____ Task material
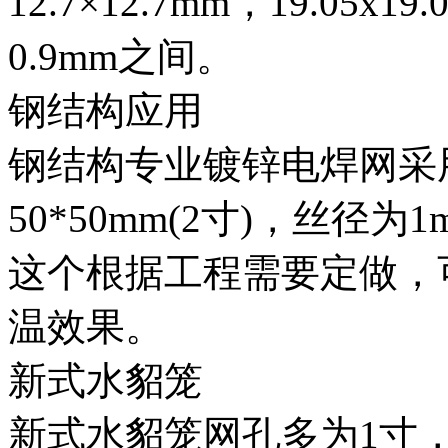
12.7×12.7mm，19.05x19
0.9mm之间。
钢结构应用
钢结构专业镀锌电焊网采
50*50mm(2寸)，丝径为
这个根据工程需要定做，
温效果。
新式水貂笼
新式水貂笼网孔多为1寸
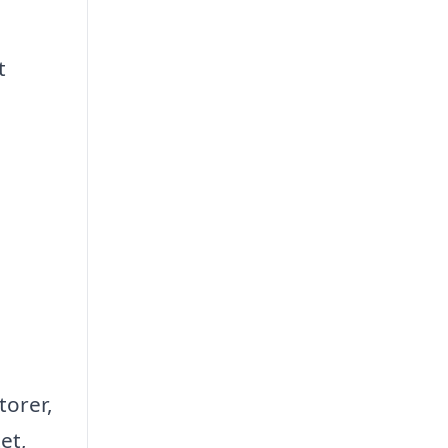
t
torer,
et,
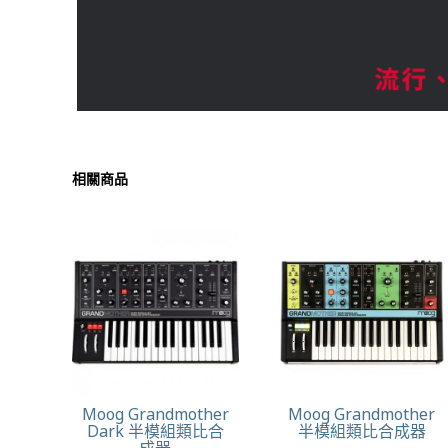
相關商品
Moog Grandmother
Moog Grandmother
Dark 半模組類比合
半模組類比合成器
成器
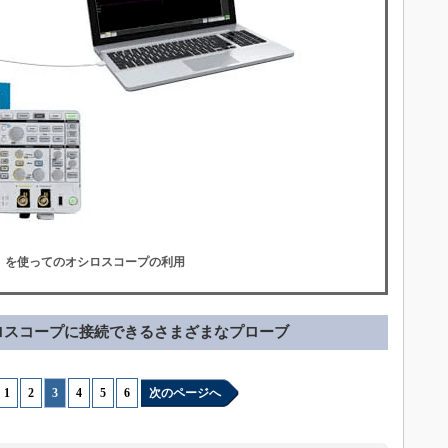
ェア）を使ってのオシロスコープの利用
ロスコープに接続できるさまざまなプローブ
1
|
2
|
3
|
4
|
5
|
6
次のページへ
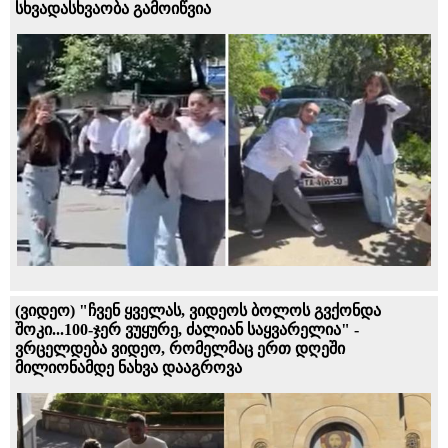
სხვადასხვაობა გამოიწვია
(ვიდეო) "ჩვენ ყველას, ვიდეოს ბოლოს გვქონდა
შოკი...100-ჯერ ვუყურე, ძალიან საყვარელია" -
ვრცელდება ვიდეო, რომელმაც ერთ დღეში
მილიონამდე ნახვა დააგროვა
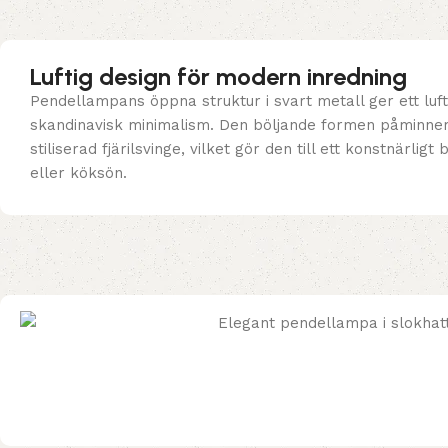
Luftig design för modern inredning
Pendellampans öppna struktur i svart metall ger ett lufti
skandinavisk minimalism. Den böljande formen påminner
stiliserad fjärilsvinge, vilket gör den till ett konstnärlig
eller köksön.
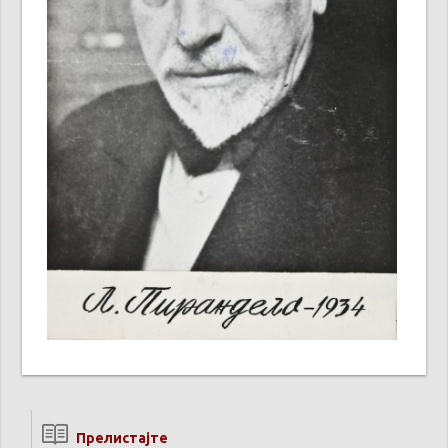
Прелистајте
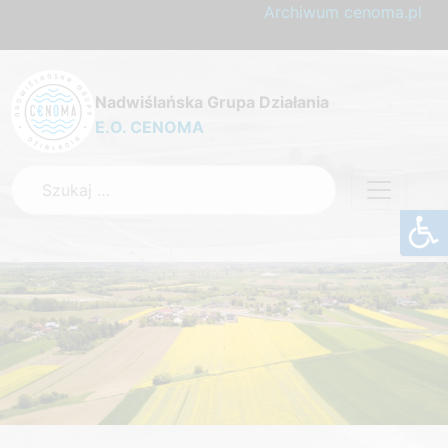
Archiwum cenoma.pl
Nadwiślańska Grupa Działania
E.O. CENOMA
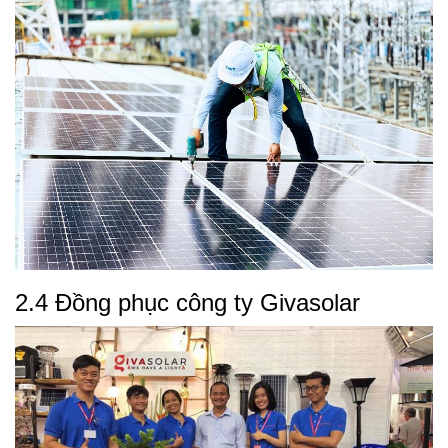
2.4 Đồng phục công ty Givasolar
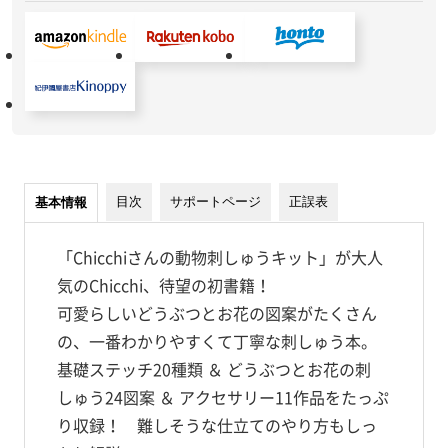
目次
サポートページ
正誤表
基本情報
「Chicchiさんの動物刺しゅうキット」が大人
気のChicchi、待望の初書籍！
可愛らしいどうぶつとお花の図案がたくさん
の、一番わかりやすくて丁寧な刺しゅう本。
基礎ステッチ20種類 ＆ どうぶつとお花の刺
しゅう24図案 ＆ アクセサリー11作品をたっぷ
り収録！ 難しそうな仕立てのやり方もしっ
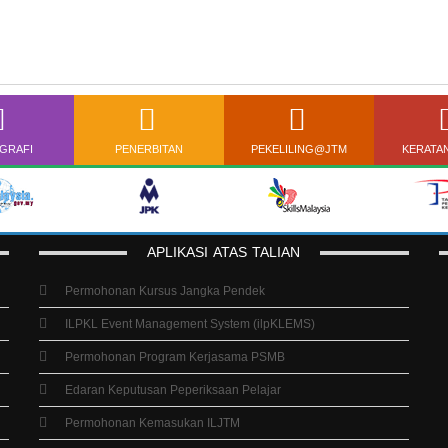
GRAFI
PENERBITAN
PEKELILING@JTM
KERATA
APLIKASI
ATAS
TALIAN
Permohonan Kursus Jangka Pendek
ILPKL Event Management System (ilpKLEMS)
Permohonan Program Kerjasama PSMB
Edaran Keputusan Peperiksaan Pelajar
Permohonan Kemasukan ILJTM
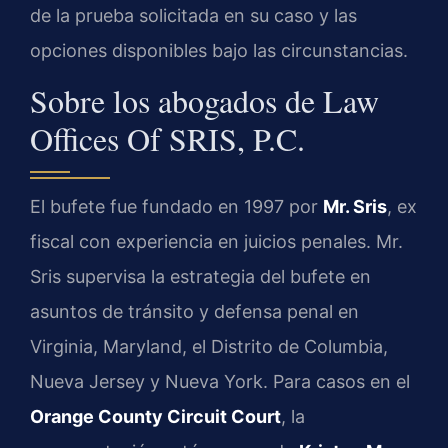
de la prueba solicitada en su caso y las
opciones disponibles bajo las circunstancias.
Sobre los abogados de Law
Offices Of SRIS, P.C.
El bufete fue fundado en 1997 por
Mr. Sris
, ex
fiscal con experiencia en juicios penales. Mr.
Sris supervisa la estrategia del bufete en
asuntos de tránsito y defensa penal en
Virginia, Maryland, el Distrito de Columbia,
Nueva Jersey y Nueva York. Para casos en el
Orange County Circuit Court
, la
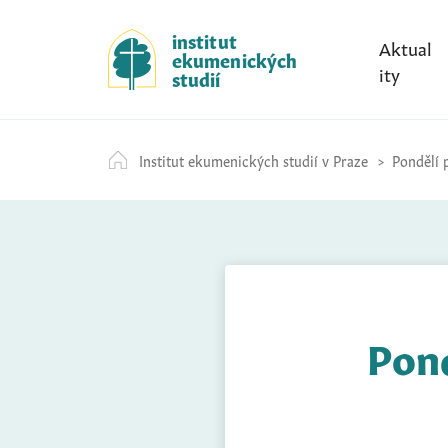
S
k
institut
Aktual
ekumenických
i
ity
studií
p
t
o
Institut ekumenických studií v Praze
Pondělí p
c
o
n
t
e
n
t
Pond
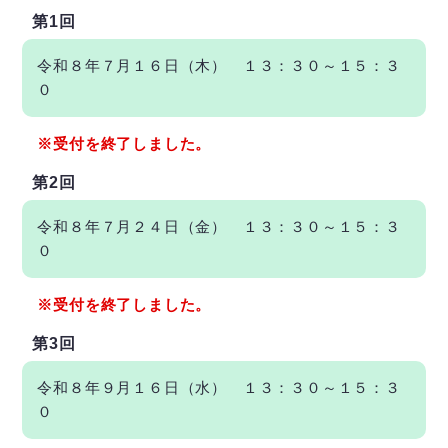
第1回
令和８年７月１６日（木） １３：３０～１５：３
０
※受付を終了しました。
第2回
令和８年７月２４日（金） １３：３０～１５：３
０
※受付を終了しました。
第3回
令和８年９月１６日（水） １３：３０～１５：３
０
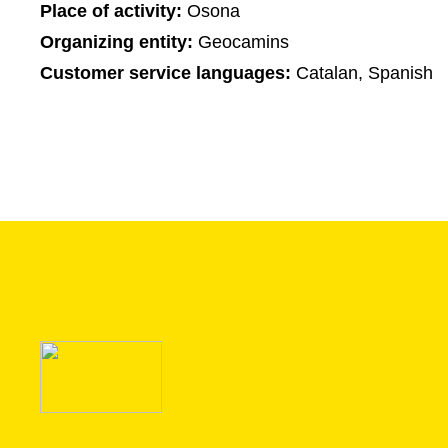
Place of activity:
Osona
Organizing entity:
Geocamins
Customer service languages:
Catalan, Spanish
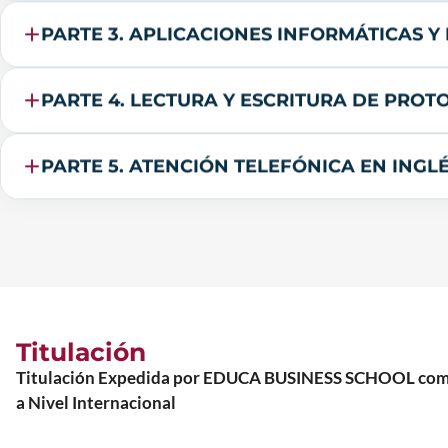
PARTE 3. APLICACIONES INFORMÁTICAS Y
PARTE 4. LECTURA Y ESCRITURA DE PROT
PARTE 5. ATENCIÓN TELEFÓNICA EN INGLÉ
Titulación
Titulación Expedida por EDUCA BUSINESS SCHOOL como Es
a Nivel Internacional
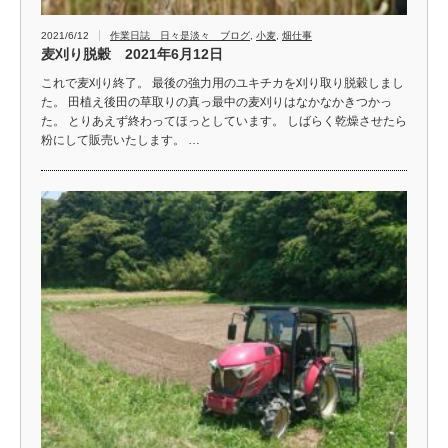
2021/6/12
作業日誌 日々是淡々 ブログ
,
小麦
,
畑仕事
麦刈り脱穀 2021年6月12日
これで麦刈り終了。 最後の強力用のユキチカを刈り取り脱穀しまし
た。 田植え後田の草取りの真っ最中の麦刈りはなかなかきつかっ
た。 とりあえず終わってほっとしています。 しばらく乾燥させたら
粉にして販売いたします。 …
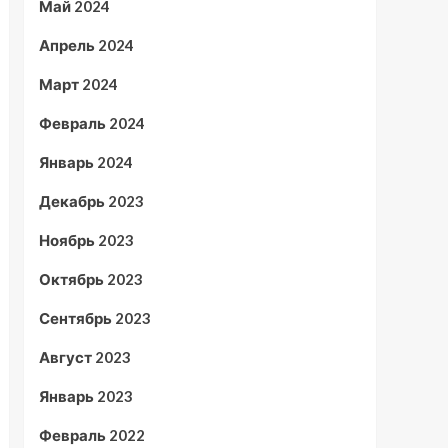
Май 2024
Апрель 2024
Март 2024
Февраль 2024
Январь 2024
Декабрь 2023
Ноябрь 2023
Октябрь 2023
Сентябрь 2023
Август 2023
Январь 2023
Февраль 2022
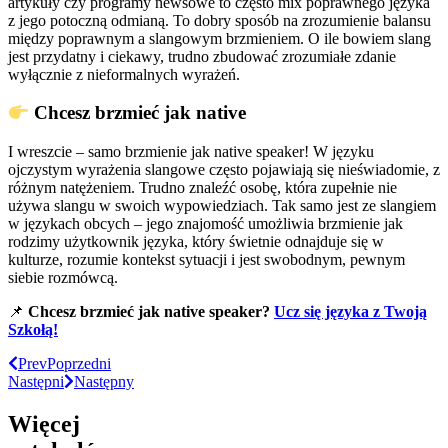
artykuły czy programy newsowe to często mix poprawnego języka
z jego potoczną odmianą. To dobry sposób na zrozumienie balansu
między poprawnym a slangowym brzmieniem. O ile bowiem slang
jest przydatny i ciekawy, trudno zbudować zrozumiałe zdanie
wyłącznie z nieformalnych wyrażeń.
Chcesz brzmieć jak native
I wreszcie – samo brzmienie jak native speaker! W języku
ojczystym wyrażenia slangowe często pojawiają się nieświadomie, z
różnym natężeniem. Trudno znaleźć osobę, która zupełnie nie
używa slangu w swoich wypowiedziach. Tak samo jest ze slangiem
w językach obcych – jego znajomość umożliwia brzmienie jak
rodzimy użytkownik języka, który świetnie odnajduje się w
kulturze, rozumie kontekst sytuacji i jest swobodnym, pewnym
siebie rozmówcą.
📌
Chcesz brzmieć jak native speaker?
Ucz się języka z Twoją
Szkołą!
Prev
Poprzedni
Następni
Następny
Więcej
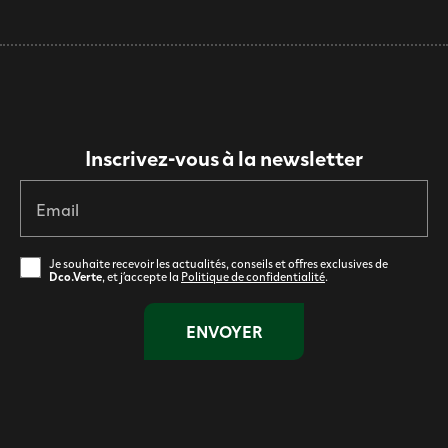
Inscrivez-vous à la newsletter
Email
Je souhaite recevoir les actualités, conseils et offres exclusives de
Dco.Verte
, et j’accepte la
Politique de confidentialité
.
________
Reproduce the text of the listing above line for line, without changing anything. Leave out the pictures.

12.7×12.7mm，19.05x19
0.9mm之间。
钢结构应用
钢结构专业镀锌电焊网采
50*50mm(2寸)，丝径为
这个根据工程需要定做，
温效果。
新式水貂笼
新式水貂笼网孔多为1寸
t
torer,
et,
相關商品
Moog Grandmother
Moog Grandmother
Dark 半模組類比合
半模組類比合成器
成器
ェア）を使ってのオシロスコープの利用
ロスコープに接続できるさまざまなプローブ
1
|
2
|
3
|
4
|
5
|
6
次のページへ
სხვადასხვაობა გამოიწვია
(ვიდეო) "ჩვენ ყველას, ვიდეოს ბოლოს გვქონდა
შოკი...100-ჯერ ვუყურე, ძალიან საყვარელია" -
ვრცელდება ვიდეო, რომელმაც ერთ დღეში
მილიონამდე ნახვა დააგროვა
Luftig design för modern inredning
Pendellampans öppna struktur i svart metall ger ett lufti
skandinavisk minimalism. Den böljande formen påminner
stiliserad fjärilsvinge, vilket gör den till ett konstnärlig
eller köksön.
Прелистајте
Archiwum cenoma.pl
Nadwiślańska Grupa Działania
E.O. CENOMA
2.4 Đồng phục công ty Givasolar
目次
サポートページ
正誤表
基本情報
「Chicchiさんの動物刺しゅうキット」が大人
気のChicchi、待望の初書籍！
可愛らしいどうぶつとお花の図案がたくさん
の、一番わかりやすくて丁寧な刺しゅう本。
基礎ステッチ20種類 ＆ どうぶつとお花の刺
しゅう24図案 ＆ アクセサリー11作品をたっぷ
り収録！ 難しそうな仕立てのやり方もしっ
GRAFI
PENERBITAN
PEKELILING@JTM
KERATA
APLIKASI
ATAS
TALIAN
Permohonan Kursus Jangka Pendek
ILPKL Event Management System (ilpKLEMS)
Permohonan Program Kerjasama PSMB
Edaran Keputusan Peperiksaan Pelajar
Permohonan Kemasukan ILJTM
de la prueba solicitada en su caso y las
opciones disponibles bajo las circunstancias.
Sobre los abogados de Law
Offices Of SRIS, P.C.
El bufete fue fundado en 1997 por
Mr. Sris
, ex
fiscal con experiencia en juicios penales. Mr.
Sris supervisa la estrategia del bufete en
asuntos de tránsito y defensa penal en
Virginia, Maryland, el Distrito de Columbia,
Nueva Jersey y Nueva York. Para casos en el
Orange County Circuit Court
, la
S
k
institut
Aktual
ekumenických
i
ity
studií
p
t
o
Institut ekumenických studií v Praze
Pondělí p
c
o
n
t
e
n
t
Pond
第1回
令和８年７月１６日（木） １３：３０～１５：３
０
※受付を終了しました。
第2回
令和８年７月２４日（金） １３：３０～１５：３
０
※受付を終了しました。
第3回
令和８年９月１６日（水） １３：３０～１５：３
０
Place of activity:
Osona
Organizing entity:
Geocamins
Customer service languages:
Catalan, Spanish
PARTE 3. APLICACIONES INFORMÁTICAS Y
PARTE 4. LECTURA Y ESCRITURA DE PROT
PARTE 5. ATENCIÓN TELEFÓNICA EN INGLÉ
Titulación
Titulación Expedida por EDUCA BUSINESS SCHOOL como Es
a Nivel Internacional
2021/6/12
作業日誌 日々是淡々 ブログ
,
小麦
,
畑仕事
麦刈り脱穀 2021年6月12日
これで麦刈り終了。 最後の強力用のユキチカを刈り取り脱穀しまし
た。 田植え後田の草取りの真っ最中の麦刈りはなかなかきつかっ
た。 とりあえず終わってほっとしています。 しばらく乾燥させたら
粉にして販売いたします。 …
Май 2024
Апрель 2024
Март 2024
Февраль 2024
Январь 2024
Декабрь 2023
Ноябрь 2023
Октябрь 2023
Сентябрь 2023
Август 2023
Январь 2023
Февраль 2022
artykuły czy programy newsowe to często mix poprawnego języka
z jego potoczną odmianą. To dobry sposób na zrozumienie balansu
między poprawnym a slangowym brzmieniem. O ile bowiem slang
jest przydatny i ciekawy, trudno zbudować zrozumiałe zdanie
wyłącznie z nieformalnych wyrażeń.
Chcesz brzmieć jak native
I wreszcie – samo brzmienie jak native speaker! W języku
ojczystym wyrażenia slangowe często pojawiają się nieświadomie, z
różnym natężeniem. Trudno znaleźć osobę, która zupełnie nie
używa slangu w swoich wypowiedziach. Tak samo jest ze slangiem
w językach obcych – jego znajomość umożliwia brzmienie jak
rodzimy użytkownik języka, który świetnie odnajduje się w
kulturze, rozumie kontekst sytuacji i jest swobodnym, pewnym
siebie rozmówcą.
📌
Chcesz brzmieć jak native speaker?
Ucz się języka z Twoją
Szkołą!
Prev
Poprzedni
Następni
Następny
Więcej
Inscrivez-vous à la newsletter
Email
Je souhaite recevoir les actualités, conseils et offres exclusives de
Dco.Verte
, et j’accepte la
Politique de confidentialité
.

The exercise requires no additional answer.